The reason for the drop in accuracy as compared to the test dataset is likely caused by the highly curated nature of the original dataset. In comparison, the images that were added by me had very poor resolution and were only quickly cropped and downsized from those I obtained from the internet.
3. Describe how certain the model is when predicting on each of the five new images by looking at the softmax probabilities for each prediction. Provide the top 5 softmax probabilities for each image along with the sign type of each probability. (OPTIONAL: as described in the "Stand Out Suggestions" part of the rubric, visualizations can also be provided such as bar charts)
The model correctly classifies three out of the five signs.
The first image which is a road work sign is entirely misclassified. None of the top five predicitons are road work signs, hence this label is something I would look into given more time.
The model correctly identifies the yield sign with a significant amount of certainty as depicted by the softmax probability percentages.

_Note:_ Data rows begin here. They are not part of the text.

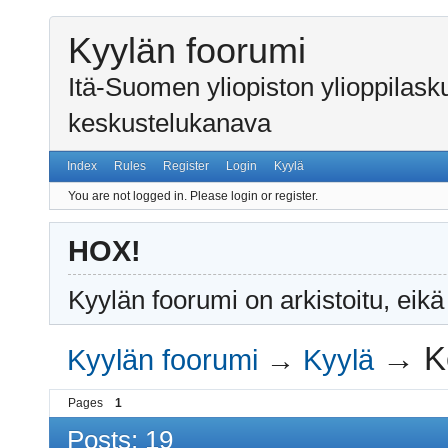
Kyylän foorumi
Itä-Suomen yliopiston ylioppilas
keskustelukanava
Index
Rules
Register
Login
Kyylä
You are not logged in.
Please login or register.
HOX!
Kyylän foorumi on arkistoitu, eikä
→
K
Kyylän foorumi
→
Kyylä
Pages
1
Posts: 19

The unique shape of the yield sign also aids the network in clearly distinguishing this sign.
The model incoreectly identifies a left turn ahead sign as a keep right sign. This could be explained by the close relation the two signs have in terms of the curves of the shapes on them. Having said this, the model was very close in identifying the sign correctly as it predicted it to be a left turn ahead sign as the second highest possibility that too with a very narrow margin.
The model accurately classifies the final two signs which are a 60km/h speed limit sign and a stop sign with a fair amount of certainty as depicted by the softmax probability outputs.
On the whole, the model performed with a 60% accuracy on the data added by me. However, it came very close to predicting the left turn ahead sign correctly and only mis-classified it by a narrow margin. Hence, it is more like an 80% accuracy. Hence, I strongly believe that by augmenting some new data images for some of these labels and re-training the network would yield in a significant improvement in classification.